Scroll untuk membaca artikel
Tasmalinda
Minggu, 13 Maret 2022 | 10:08 WIB
Ilustrasi minyak goreng. DMO minyak goreng Pemerintah, Pabrik Oleokimia PT Sumi Asih stop operasi. [Istimewa]

SuaraSumsel.id - Perusahaan yang bergerak di bidang oleokimia PT Sumi Asih stop produksi. Hal Ini, karena tidak mampu memenuhi kewajiban memasok minyak goreng sebanyak 20 persen dari produk yang akan diekspor.

Kewajiban memasok 20 persen ini ialah kebijakan Domestic Market Obligation (DMO) minyak goreng yang dibuat Pemerintah.

Direktur HRD and Legal PT Sumi Asih Markus Susanto mengatakan karena tidak bisa beroperasi, pabrik yang berlokasi di Bekasi, Jawa Barat, tersebut telah merumahkan 350 karyawannya.

Markus Susanto memaparkan pabriknya tidak menggunakan CPO sebagai bahan baku produksi, tetapi menggunakan RBD stearin yakni produk samping pabrik minyak goreng guna kemudian diolah menjadi stearic acid dan glycerine.

Baca Juga: Sumsel Diprakirakan Diguyur Hujan Ringan Hari Ini, 13 Maret 2022

"Aturan tersebut tentu menyulitkan produsen oleokimia yang tidak memproduksi minyak goreng," katanya.

Melansir ANTARA, Permendag No. 8 Tahun 2022 mewajibkan produsen oleokimia yang akan mengekspor produknya menjalankan DMO minyak goreng. Untuk memenuhi kewajiban DMO itu, pihaknya harus membeli CPO atau olein dengan harga pasar yang saat ini Rp20.500 per kilogram kemudian menjual minyak goreng dengan harga yang ditentukan pemerintah Rp10.300 per kg.
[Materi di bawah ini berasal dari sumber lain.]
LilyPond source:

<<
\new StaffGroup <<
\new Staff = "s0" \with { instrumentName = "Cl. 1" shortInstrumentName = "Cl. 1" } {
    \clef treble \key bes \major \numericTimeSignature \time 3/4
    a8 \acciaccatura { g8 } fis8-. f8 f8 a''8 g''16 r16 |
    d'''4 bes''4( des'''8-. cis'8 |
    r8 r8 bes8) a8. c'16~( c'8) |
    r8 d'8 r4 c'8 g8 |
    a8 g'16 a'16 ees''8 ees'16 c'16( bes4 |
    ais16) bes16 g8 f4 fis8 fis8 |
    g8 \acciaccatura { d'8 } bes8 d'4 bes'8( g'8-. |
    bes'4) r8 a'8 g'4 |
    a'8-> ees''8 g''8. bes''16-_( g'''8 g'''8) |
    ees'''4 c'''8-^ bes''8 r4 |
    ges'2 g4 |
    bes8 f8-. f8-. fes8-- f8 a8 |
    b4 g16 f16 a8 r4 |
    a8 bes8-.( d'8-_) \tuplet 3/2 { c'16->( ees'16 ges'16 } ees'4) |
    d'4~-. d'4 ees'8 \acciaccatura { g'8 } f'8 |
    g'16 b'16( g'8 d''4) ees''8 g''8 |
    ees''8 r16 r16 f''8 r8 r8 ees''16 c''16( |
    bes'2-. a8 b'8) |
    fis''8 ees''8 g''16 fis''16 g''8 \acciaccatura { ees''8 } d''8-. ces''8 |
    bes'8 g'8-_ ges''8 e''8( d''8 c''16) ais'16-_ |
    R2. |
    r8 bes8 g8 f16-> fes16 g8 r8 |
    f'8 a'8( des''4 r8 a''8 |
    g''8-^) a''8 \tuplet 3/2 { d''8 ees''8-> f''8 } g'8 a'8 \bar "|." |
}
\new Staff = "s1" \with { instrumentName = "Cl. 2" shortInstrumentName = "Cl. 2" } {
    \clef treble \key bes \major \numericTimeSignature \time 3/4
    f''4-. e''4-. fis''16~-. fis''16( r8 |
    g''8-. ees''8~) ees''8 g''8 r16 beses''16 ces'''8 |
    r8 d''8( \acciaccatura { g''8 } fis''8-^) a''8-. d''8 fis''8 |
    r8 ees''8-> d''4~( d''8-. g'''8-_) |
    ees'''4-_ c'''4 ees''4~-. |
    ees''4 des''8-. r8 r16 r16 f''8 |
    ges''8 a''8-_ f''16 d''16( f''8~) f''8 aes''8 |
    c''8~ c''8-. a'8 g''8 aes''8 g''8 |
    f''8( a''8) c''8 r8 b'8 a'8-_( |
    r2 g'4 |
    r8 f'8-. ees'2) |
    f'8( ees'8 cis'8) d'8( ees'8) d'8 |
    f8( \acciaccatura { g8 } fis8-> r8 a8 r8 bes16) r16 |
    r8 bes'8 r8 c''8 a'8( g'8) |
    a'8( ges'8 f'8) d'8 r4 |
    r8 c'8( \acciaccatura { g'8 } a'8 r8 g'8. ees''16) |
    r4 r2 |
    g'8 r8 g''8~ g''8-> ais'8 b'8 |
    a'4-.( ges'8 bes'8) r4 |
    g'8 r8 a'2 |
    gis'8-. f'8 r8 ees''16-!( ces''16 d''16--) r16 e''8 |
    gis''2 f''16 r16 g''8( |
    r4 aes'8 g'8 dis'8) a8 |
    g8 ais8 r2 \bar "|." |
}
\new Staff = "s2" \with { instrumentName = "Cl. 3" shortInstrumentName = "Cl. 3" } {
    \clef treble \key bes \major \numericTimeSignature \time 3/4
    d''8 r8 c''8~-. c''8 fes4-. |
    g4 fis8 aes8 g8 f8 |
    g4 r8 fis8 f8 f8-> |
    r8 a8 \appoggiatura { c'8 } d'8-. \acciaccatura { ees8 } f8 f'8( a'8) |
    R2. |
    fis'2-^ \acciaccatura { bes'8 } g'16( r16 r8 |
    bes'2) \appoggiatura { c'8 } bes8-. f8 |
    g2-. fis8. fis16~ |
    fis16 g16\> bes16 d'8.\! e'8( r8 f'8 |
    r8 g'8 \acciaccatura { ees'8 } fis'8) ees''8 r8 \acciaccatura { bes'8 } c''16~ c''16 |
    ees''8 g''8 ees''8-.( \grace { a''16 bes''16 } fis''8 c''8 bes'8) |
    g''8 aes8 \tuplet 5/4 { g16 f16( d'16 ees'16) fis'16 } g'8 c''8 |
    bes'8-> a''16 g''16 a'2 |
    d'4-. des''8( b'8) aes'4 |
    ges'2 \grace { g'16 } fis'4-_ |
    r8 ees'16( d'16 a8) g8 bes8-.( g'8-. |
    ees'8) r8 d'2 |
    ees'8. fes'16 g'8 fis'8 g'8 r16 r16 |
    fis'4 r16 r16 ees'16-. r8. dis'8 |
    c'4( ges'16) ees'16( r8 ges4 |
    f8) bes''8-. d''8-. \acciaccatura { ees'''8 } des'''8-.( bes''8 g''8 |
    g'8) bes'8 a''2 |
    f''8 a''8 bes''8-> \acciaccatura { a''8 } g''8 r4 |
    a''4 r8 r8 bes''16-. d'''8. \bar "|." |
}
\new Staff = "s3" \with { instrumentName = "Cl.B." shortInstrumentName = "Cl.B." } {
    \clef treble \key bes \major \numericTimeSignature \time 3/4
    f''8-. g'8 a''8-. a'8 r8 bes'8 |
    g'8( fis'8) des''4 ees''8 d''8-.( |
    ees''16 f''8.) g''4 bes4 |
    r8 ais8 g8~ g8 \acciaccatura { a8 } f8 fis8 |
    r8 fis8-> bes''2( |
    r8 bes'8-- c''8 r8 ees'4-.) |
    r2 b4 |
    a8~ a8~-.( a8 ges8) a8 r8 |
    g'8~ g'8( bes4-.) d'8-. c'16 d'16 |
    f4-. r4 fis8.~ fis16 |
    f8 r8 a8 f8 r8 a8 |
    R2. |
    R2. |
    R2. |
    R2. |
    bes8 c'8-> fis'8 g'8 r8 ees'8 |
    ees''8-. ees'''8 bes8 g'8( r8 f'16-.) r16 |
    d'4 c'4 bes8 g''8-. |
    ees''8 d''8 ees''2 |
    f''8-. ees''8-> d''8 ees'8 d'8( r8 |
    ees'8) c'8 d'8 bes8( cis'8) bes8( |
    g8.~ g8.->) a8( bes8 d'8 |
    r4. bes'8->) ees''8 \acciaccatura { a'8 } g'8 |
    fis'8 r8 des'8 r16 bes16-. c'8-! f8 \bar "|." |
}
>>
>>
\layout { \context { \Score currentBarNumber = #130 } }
"Jika dihitung dengan melaksanakan DMO sebesar 20 persen, perusahaan tiap bulan akan menanggung defisit sekitar Rp6,3 miliar," katanya.

Dia merinci angka itu berasal dari 30.000 ton produk stearic acid dan glycerine yang setiap bulan diekspor dikalikan 20 persen berarti 600 ton yang kemudian dikalikan selisih yang harus dibayar bahan baku dengan minyak goreng Rp9.700 per kilogram sama dengan Rp6,3 miliar.

Jika sekarang DMO menjadi 30 persen berarti defisit perusahaan hampir Rp10 miliar dalam sebulan.

Baca Juga: Oknum Polisi Bakar Mantan Kekasih, Polda Sumsel Sebut Didasari Motif Cemburu

Peraturan DMO itu tidak berdampak serius bagi industri oleokimia yang terintegrasi yakni dalam satu grup usaha juga memiliki kebun sawit, punya pabrik kelapa sawit (PKS) yang memproduksi tandan buah segar (TBS) menjadi CPO, punya pabrik pengolahan minyak goreng, pabrik oleokimia sampai pabrik fatty alcohol, dan pabrik biodiesel.

“Bagi mereka ini akan sangat mudah melaksanakan aturan DMO itu, karena dia produksi minyak goreng. Walaupun dia rugi jual minyak goreng untuk DMO, tapi dia kan bisa menggenjot produk lain untuk diekspor,” katanya.

Markus mengungkapkan, saat ini perusahaannya tidak dapat melakukan ekspor karena sudah tiga pekan tidak berproduksi.

Gabungan Industri Minyak Nabati Indonesia (GIMNI) menolak DMO 30 persen dari sebelumnya 20 persen. "Tidak perlu DMO 30 persen, cukup 20 persen dan bahkan saya sarankan supaya lebih lancar lagi, tidak perlu ada DMO,” ujar Direktur Eksekutif GIMNI Sahat Sinaga dalam konferensi pers, Jumat (11/3).

Kebijakan tersebut justru akan mempersulit eksportir, bahkan bisa mengakibatkan ekspor jadi macet.

"Apabila ekspor terhalang,  perkebunan sawit akan rugi karena 64 persen market kita ada di pasar luar negeri,” ujar Sahat.